Thursday, October 03, 2013

SCOTUS Revisited

U.S. Supreme Court Chief Justice Roberts has been vilified over his ruling that allowed Obamacare to move forward. The administration and their minions claim the SCOTUS ruling effectually codifies the law and allows the federal government to move forward with their grand scheme to force American's to buy a product (health insurance) regardless of whether they want it or can afford it.
Dr. Harold Pease, an expert on the United States Constitutionstated that the authority in dealing with Obamacare funding belongs to the U.S. House, not the U.S. Senate and that the House is doing this all wrong.
Pease said, “Everything hinged upon funding which was given exclusively to the House of Representatives, the only power that they alone had.”
Pease went on to say, “All bills for raising revenue shall originate in the House of Representatives; but the Senate may propose or concur with Amendments as on other Bills. To fund anything, in this case Obamacare, first approval is required by the House of Representatives.”
I applaud this stance, but why are we just now hearing about it?
“Chief Justice Roberts actually ruled the mandate, relative to the commerce clause, was unconstitutional. That is how the Democrats got Obama-care going in the first place. This is critical. His ruling means Congress can’t compel American citizens to purchase anything, ever. The notion is now officially and forever, unconstitutional. As it should be.”

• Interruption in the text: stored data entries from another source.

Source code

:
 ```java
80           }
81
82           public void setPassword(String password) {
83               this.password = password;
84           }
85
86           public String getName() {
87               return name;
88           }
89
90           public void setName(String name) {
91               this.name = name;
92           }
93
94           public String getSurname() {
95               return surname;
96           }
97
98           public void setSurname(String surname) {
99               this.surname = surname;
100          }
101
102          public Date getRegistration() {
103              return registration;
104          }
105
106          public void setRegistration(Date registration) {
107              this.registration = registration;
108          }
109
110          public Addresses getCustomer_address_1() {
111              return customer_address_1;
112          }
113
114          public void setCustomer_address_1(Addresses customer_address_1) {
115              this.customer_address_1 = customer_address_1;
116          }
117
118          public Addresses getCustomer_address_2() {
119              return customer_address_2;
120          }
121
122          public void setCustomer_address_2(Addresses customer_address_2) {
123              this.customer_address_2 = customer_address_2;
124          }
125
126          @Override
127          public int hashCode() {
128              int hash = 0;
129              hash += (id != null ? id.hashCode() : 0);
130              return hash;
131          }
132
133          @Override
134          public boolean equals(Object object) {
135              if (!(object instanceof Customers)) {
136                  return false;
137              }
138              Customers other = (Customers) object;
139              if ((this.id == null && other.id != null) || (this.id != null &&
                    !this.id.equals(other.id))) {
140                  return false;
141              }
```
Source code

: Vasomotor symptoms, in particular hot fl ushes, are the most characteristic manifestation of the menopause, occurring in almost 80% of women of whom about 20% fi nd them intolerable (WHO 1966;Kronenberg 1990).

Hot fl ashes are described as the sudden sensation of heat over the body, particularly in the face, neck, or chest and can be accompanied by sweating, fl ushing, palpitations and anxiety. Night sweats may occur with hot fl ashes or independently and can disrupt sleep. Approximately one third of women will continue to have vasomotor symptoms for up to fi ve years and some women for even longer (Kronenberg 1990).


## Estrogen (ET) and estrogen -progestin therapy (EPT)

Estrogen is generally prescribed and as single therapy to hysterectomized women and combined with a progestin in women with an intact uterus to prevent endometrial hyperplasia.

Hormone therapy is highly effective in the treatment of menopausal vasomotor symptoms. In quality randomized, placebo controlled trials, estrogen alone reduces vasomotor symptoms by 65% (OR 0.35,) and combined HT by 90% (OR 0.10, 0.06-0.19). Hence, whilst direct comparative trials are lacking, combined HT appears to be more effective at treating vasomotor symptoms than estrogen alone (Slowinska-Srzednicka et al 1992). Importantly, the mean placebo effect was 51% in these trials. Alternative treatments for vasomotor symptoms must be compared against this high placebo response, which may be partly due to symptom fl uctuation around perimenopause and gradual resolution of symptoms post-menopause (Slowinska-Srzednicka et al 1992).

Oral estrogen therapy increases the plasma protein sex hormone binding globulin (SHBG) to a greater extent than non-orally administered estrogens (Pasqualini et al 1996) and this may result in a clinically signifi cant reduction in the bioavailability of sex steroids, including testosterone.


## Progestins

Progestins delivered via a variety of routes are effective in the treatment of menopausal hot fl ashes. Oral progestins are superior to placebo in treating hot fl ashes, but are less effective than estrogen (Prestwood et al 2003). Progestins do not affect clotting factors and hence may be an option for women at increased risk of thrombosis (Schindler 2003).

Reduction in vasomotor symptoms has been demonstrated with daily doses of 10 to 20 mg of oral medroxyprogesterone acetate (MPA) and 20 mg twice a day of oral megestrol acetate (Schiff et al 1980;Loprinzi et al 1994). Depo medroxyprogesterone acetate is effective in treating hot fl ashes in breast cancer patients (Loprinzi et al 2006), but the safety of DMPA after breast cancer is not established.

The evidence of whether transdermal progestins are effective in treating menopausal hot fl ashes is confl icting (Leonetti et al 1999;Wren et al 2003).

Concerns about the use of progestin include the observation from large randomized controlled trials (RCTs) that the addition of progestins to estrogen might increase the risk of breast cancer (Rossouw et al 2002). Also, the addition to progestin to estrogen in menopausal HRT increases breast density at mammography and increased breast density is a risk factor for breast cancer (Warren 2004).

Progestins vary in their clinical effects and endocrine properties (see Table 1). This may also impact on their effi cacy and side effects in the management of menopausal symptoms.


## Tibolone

“Next, he stated that, because Congress doesn’t have the ability to mandate, it must, to fund Obama-care, rely on its power to tax. Therefore, the mechanism that funds Obama-care is a tax,” said Atkinson. “He struck down as unconstitutional, the Obama-care idea that the federal government can bully states into complying by yanking their existing medicaid funding. Liberals, through Obama-care, basically said to the states — “comply with Obama-care or we will stop existing funding.” Roberts ruled that is a no-no.”
So why is Obamacare still an issue?
When the House attached Obamacare to the legislation in funding the government, it made a mistake in doing so and the funding of Obamacare should have been separate, thereby giving the Senate no power in denying the Houses’ request to defund Obamacare.
If Obamacare is removed from the government budget, presented, and voted on as a separate bill, Obamacare can be defunded by the House. If that is the case, then the Senate and the President has no constitutional authority to override the House's decision.
Seems to be a day late and several billion dollars short.